With YouTube account of users, Google also had access to all the videos that they have posted and watched. With Google Chat, the logs get stored indefinitely unless users decided to clear them.

And Facebook stores everything that users post on the website, including the photos and videos that they shared, telephone numbers, relationship status and even users' hobbies and preferences. It also stored the pages that users 'liked' the games they played and the apps that they used through the website.

Meanwhile, when internet companies faced accusations recently of allowing the National Security Agency direct access to their servers, they strenuously denied it, but when AT&T was accused of allowing the NSA direct access to its network, it did the opposite.                                           

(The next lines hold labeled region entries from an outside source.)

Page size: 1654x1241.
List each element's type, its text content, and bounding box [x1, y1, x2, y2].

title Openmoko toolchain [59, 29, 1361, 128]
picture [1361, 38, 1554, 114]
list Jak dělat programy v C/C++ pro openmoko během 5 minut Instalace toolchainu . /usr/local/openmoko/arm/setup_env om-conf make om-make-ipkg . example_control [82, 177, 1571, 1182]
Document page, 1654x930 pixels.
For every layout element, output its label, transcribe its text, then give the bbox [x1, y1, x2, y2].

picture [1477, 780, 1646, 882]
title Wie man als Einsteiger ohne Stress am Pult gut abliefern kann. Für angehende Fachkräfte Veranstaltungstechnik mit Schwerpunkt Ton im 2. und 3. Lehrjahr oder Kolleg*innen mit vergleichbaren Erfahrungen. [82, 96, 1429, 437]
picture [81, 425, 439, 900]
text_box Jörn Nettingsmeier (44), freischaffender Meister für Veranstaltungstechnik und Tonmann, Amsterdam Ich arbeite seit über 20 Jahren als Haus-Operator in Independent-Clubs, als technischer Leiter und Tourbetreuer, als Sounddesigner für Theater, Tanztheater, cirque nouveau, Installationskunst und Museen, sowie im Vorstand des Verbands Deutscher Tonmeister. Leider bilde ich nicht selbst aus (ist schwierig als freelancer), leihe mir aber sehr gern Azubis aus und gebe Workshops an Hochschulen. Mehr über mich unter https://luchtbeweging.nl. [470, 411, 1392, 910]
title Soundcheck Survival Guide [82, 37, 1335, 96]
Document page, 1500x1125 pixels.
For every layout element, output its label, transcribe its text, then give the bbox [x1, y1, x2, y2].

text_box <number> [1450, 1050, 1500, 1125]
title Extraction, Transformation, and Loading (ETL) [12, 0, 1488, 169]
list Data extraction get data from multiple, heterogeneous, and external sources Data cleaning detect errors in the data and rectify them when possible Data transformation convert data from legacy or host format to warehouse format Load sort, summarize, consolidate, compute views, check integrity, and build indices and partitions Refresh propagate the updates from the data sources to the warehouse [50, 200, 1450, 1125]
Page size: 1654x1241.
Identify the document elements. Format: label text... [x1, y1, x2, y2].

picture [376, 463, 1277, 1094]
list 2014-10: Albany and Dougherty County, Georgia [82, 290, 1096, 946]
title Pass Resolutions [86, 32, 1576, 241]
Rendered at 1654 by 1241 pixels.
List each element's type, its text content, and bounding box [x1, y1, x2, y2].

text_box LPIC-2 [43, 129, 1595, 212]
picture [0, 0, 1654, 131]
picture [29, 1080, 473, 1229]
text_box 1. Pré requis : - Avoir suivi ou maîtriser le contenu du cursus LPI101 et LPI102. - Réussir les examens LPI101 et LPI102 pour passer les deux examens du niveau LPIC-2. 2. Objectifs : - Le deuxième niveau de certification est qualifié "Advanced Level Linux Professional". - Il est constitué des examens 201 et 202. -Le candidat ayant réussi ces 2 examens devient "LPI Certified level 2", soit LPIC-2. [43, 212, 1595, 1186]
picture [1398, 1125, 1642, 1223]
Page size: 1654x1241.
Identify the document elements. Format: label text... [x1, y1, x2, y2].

According to Mark Klein, who worked as an AT&T technician for over 22 years, he met with NSA officials and witnessed the diversion of domestic internet traffic through a "splitter cabinet" to secure room 641A in one of the company's San Francisco facilities. Klein added, only NSA-cleared technicians were allowed to work on equipment in the SG3 secure room. He said he was told similar taps existed in other major cities.

Without denying, AT&T sought to downplay the reasons for the existence of NSA-controlled hardware on its network while defending a lawsuit brought by the Electronic Frontier Foundation.

In May 2006, CNET obtained an improperly redacted PDF document that AT&T's lawyers filed in that lawsuit, which read: "Although the plaintiffs ominously refer to the equipment as the 'Surveillance Configuration,' the same physical equipment could be utilized exclusively for other surveillance in full compliance with" the Foreign Intelligence Surveillance Act.